Luís da Silva Pereira, Diocese de Braga
Aí estão de novo as festas dos santos populares com a sua amálgama inseparável de sagrado e profano. Com essa desconcertante mistura, que encontramos em todas as festas religiosas e não apenas nas dos santos mais populares, temos convivido, ao longo dos tempos, sem grandes sobressaltos e até com gostosa alegria, afinal. Mas continua a verificar-se alguma tensão entre os que defendem a necessidade de purificar as festas religiosas dessas profanidades que, por vezes, tocam, de facto, as raias da inconveniência, e os que as interpretam como compreensível manifestação da sensibilidade e cultura populares. Não podemos esquecer que na vida das pessoas o aspeto religioso nem sempre prevalece sobre os outros aspetos da existência. Uma coisa é a piedade oficial, digamos assim, da Igreja, outra é a piedade popular, na qual a dimensão folclórica, a agitação, o ruido e a atividade económica têm o seu lugar próprio.
Tirando a missa, o sermão, a procissão com os andores e a banda de música, o resto diz mais respeito às alegrias do corpo do que à elevação da alma. Assim se tem conseguido manter a dimensão sobrenatural e a cultura popular em razoável harmonia, mesmo em circunstâncias sociais adversas. Do bailarico e das marchas populares ao fogo de artifício, da sardinha assada à bifana, do copo de vinho à cerveja, da doçaria popular às farturas, das tendas de roupa e de sapatos ao artesanato africano e sul-americano, tudo tem cabimento nas festas dos santos populares e vai convivendo mais ou menos harmoniosamente com o sagrado. E tudo isso os santos contemplam com os seus olhos celestes nos quais podemos adivinhar uma compreensão e uma ternura sem limites por todos nós.

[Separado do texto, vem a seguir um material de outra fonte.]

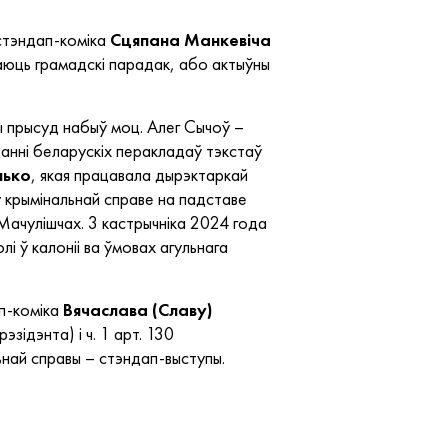
стэндап-коміка
Сцяпана
Манкевіча
шаюць грамадскі парадак, або актыўны
ы прысуд набыў моц. Алег Сычоў –
данні беларускіх перакладаў тэкстаў
лько
, якая працавала дырэктаркай
 крымінальнай справе на падставе
Мачулішчах. 3 кастрычніка 2024 года
і ў калоніі ва ўмовах агульнага
ап-коміка
Вячаслава (Славу)
рэзідэнта) і ч. 1 арт. 130
най справы – стэндап-выступы.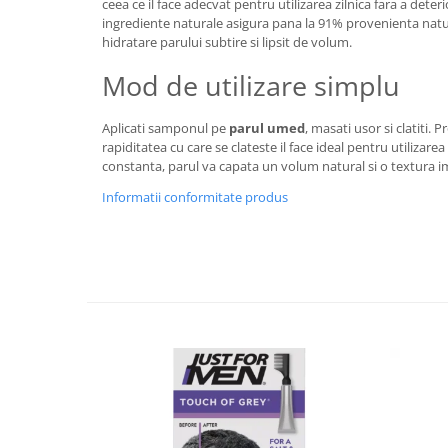
ceea ce il face adecvat pentru utilizarea zilnica fara a dete
ingrediente naturale asigura pana la 91% provenienta natur
hidratare parului subtire si lipsit de volum.
Mod de utilizare simplu
Aplicati samponul pe
parul umed
, masati usor si clatiti. 
rapiditatea cu care se clateste il face ideal pentru utilizarea d
constanta, parul va capata un volum natural si o textura im
Informatii conformitate produs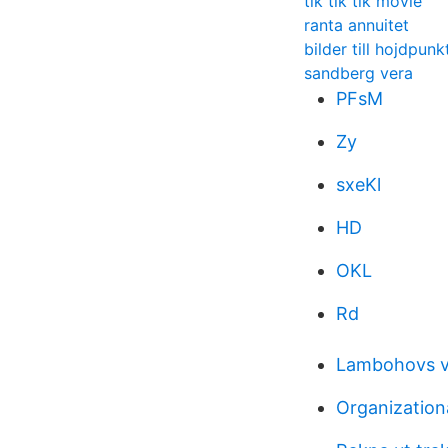
tik tik tik movie
ranta annuitet
bilder till hojdpun
sandberg vera
PFsM
Zy
sxeKl
HD
OKL
Rd
Lambohovs vå
Organizatio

Confiamos num santo para nos arranjar casamento ou para nos ajudar a encontrar o namorado ou a namorada. Este santo encontra coisas perdidas, aquele protege os pescadores dos perigos do mar e abre-nos as portas do céu com as suas chaves. Outros defendem-nos das pestes, das doenças de garganta, dos ossos ou dos olhos. A este rogamos que abençoe as vacas e as ovelhas; àquele, que proteja os frutos dos campos. No fundo, é toda a nossa vida que entregamos ao seu cuidado. Eles são, nas circunstâncias mais difíceis, quando tudo parece falhar, os médicos, os veterinários, os advogados, os psicólogos. Atualmente, parece que confiamos mais nas urgências dos hospitais, no ministério da agricultura e nos subsídios da Comunidade Europeia. No entanto, quando já nenhuma urgência nos acode nem ministro nenhum nos subsidia, para quem nos havemos de voltar?
Deus e os seus santos existindo, sempre é possível um milagre. Com eles, a esperança permanece até para além da morte. Por isso continuamos a celebrá-los e a invocá-los como sabemos, com a linguagem de que somos capazes, segundo a nossa cultura e as tradições que herdámos dos antepassados. Continuamos teimosamente a recordá-los, apesar das tentativas sempre renovadas e sempre fracassadas, de os remeterem para a sacristia ou para o sótão das velharias. Afinal, essa inseparável mistura de sagrado e de profano concretiza, melhor ou pior, a exigência católica de fundirmos a nossa vida concreta com a dimensão espiritual. É, afinal, uma das formas de encarnar a mensagem evangélica no nosso quotidiano.
Devemos evitar a tentação de uma excessiva depuração destas tão arreigadas celebrações religiosas. Essa purificação será necessária, não duvidamos, mas deverá sempre ser feita com paciência e compreensão inteligente das circunstâncias. Doutro modo, corremos o risco de, com a água do banho, deitarmos fora também o menino.